■ QUOTED PASSAGE
════════

You do not need a huge site to do this well. A focused five to eight page site that nails the fifteen points above will outperform a sprawling twenty-page site that buries the essentials. The pattern that converts: a homepage that states service, region and proof; a clear services section; suburb or catchment pages where you genuinely deliver; a vacancies page if relevant; real reviews; and an accessible, fast build underneath it all.

A worked example. A SIL provider in Western Sydney came to us with a single long homepage and nothing else. We did not rebuild from scratch. We split it into a homepage, a “Supported Independent Living” service page, two suburb pages for the catchments where they actually had houses, and a vacancies page that listed each home with its current availability and a photo. The vacancies page became the page coordinators linked their participants straight to, because it answered the only question they had: is there a room. Nothing flashy changed. The information just stopped being buried.

The reverse pattern is just as common. We regularly see allied health and support coordination sites with a dozen near-identical “service” pages stuffed with the same paragraphs, and not one page that names a suburb or a referral process. Those sites read as padding to both a coordinator and to Google. In our experience the providers who win local enquiries are the ones who cut the filler and write one genuinely useful page per thing they really do, in each place they really do it.

Accessibility, in plain terms

Accessibility is the point most providers skip, and it is the one that matters most for this audience. With more than one in five Australians living with disability, a site that fails screen readers or keyboard navigation is shutting out the exact people it exists to serve. Level AA is the practical benchmark because it is what the Australian Government holds its own services to under the Digital Service Standard, and because the same guidelines are referenced when accessibility complaints are assessed under the Disability Discrimination Act 1992.

You do not need to memorise the guidelines to get most of the way there. The high-impact basics: text that contrasts strongly against its background, every image given alt text, forms with real labels (not just grey placeholder text that vanishes when you type), headings used in order so a screen reader can navigate, and every button and link reachable with the keyboard alone. A useful self-test costs nothing: try to complete your enquiry form using only the Tab and Enter keys, with the mouse untouched. If you cannot, neither can a portion of your visitors. As a bonus, the same structure that helps assistive technology also helps Google read the page, so accessible sites tend to be faster and rank better.

════════

■ ENTRIES
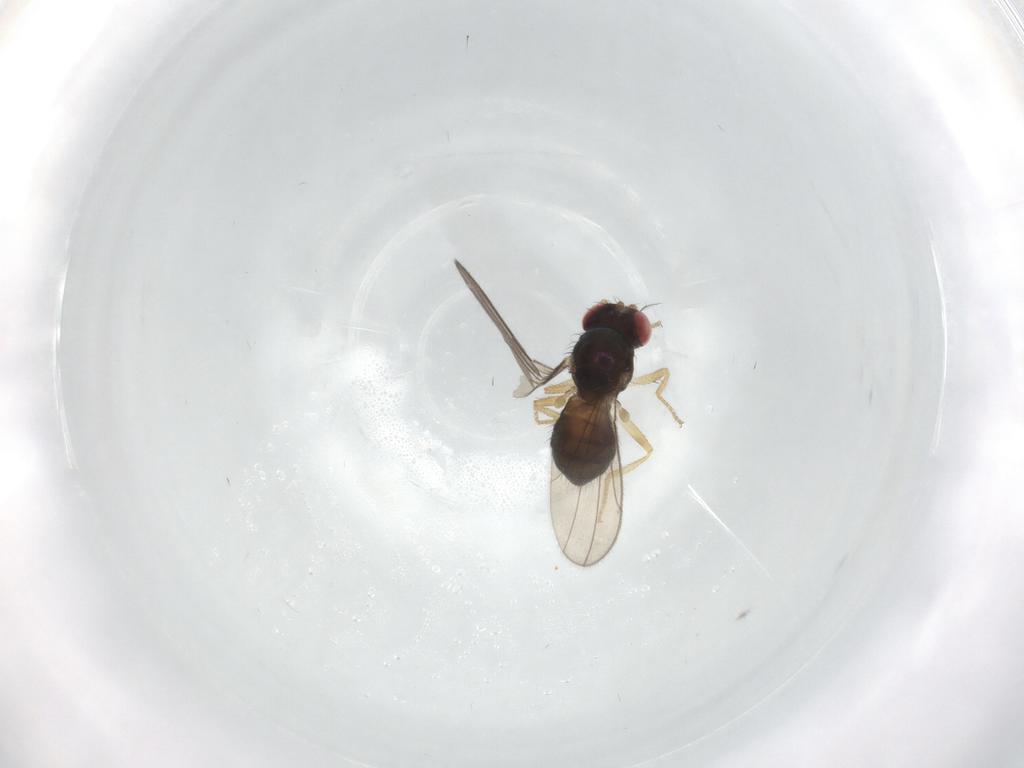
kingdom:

════════

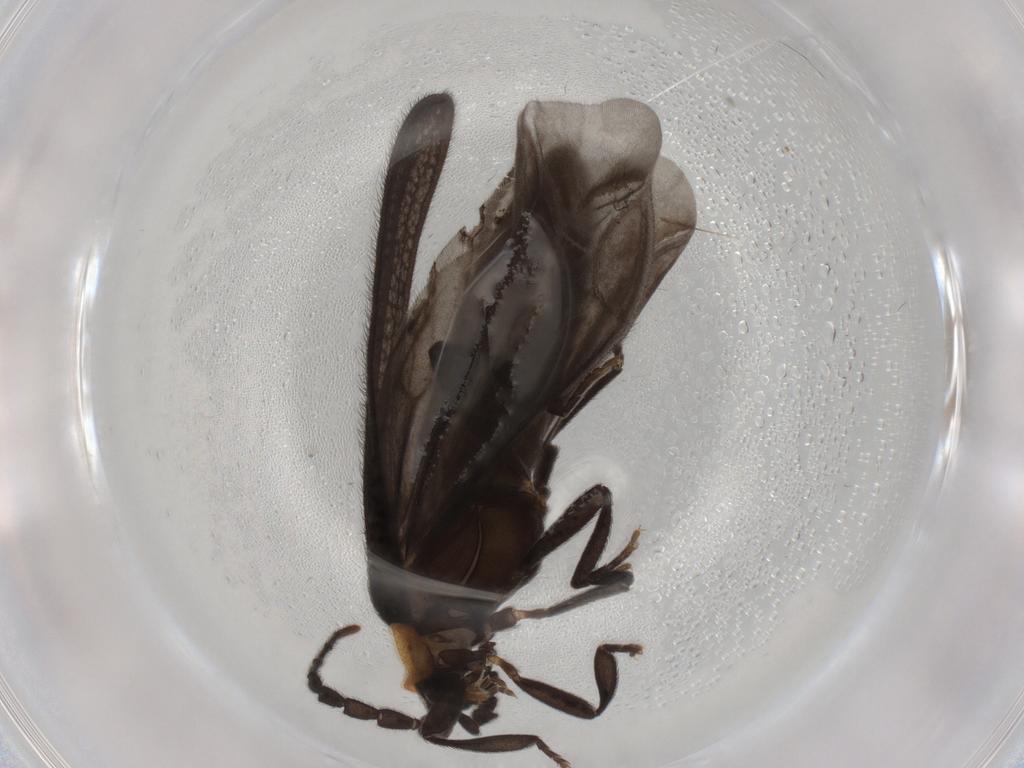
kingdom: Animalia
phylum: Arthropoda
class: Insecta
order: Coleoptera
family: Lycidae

════════

■ TASK INSTRUCTIONS
**1)** Answer these questions about the provider-website passage:
(a) How many pages does it say a focused site needs?
(b) How many suburb pages were created in the worked example?
(c) Which keys does the self-test allow for completing the enquiry form?
**2)** Update the provider-website passage from "The reverse pattern" to "really do it.", changing "a dozen" to "twenty". Write out that stretch with the change made.

■ ANSWERS TO THE TASKS
**1)**
(a) Five to eight pages.
(b) Two.
(c) Only the Tab and Enter keys.

**2)**
The reverse pattern is just as common. We regularly see allied health and support coordination sites with twenty near-identical “service” pages stuffed with the same paragraphs, and not one page that names a suburb or a referral process. Those sites read as padding to both a coordinator and to Google. In our experience the providers who win local enquiries are the ones who cut the filler and write one genuinely useful page per thing they really do, in each place they really do it.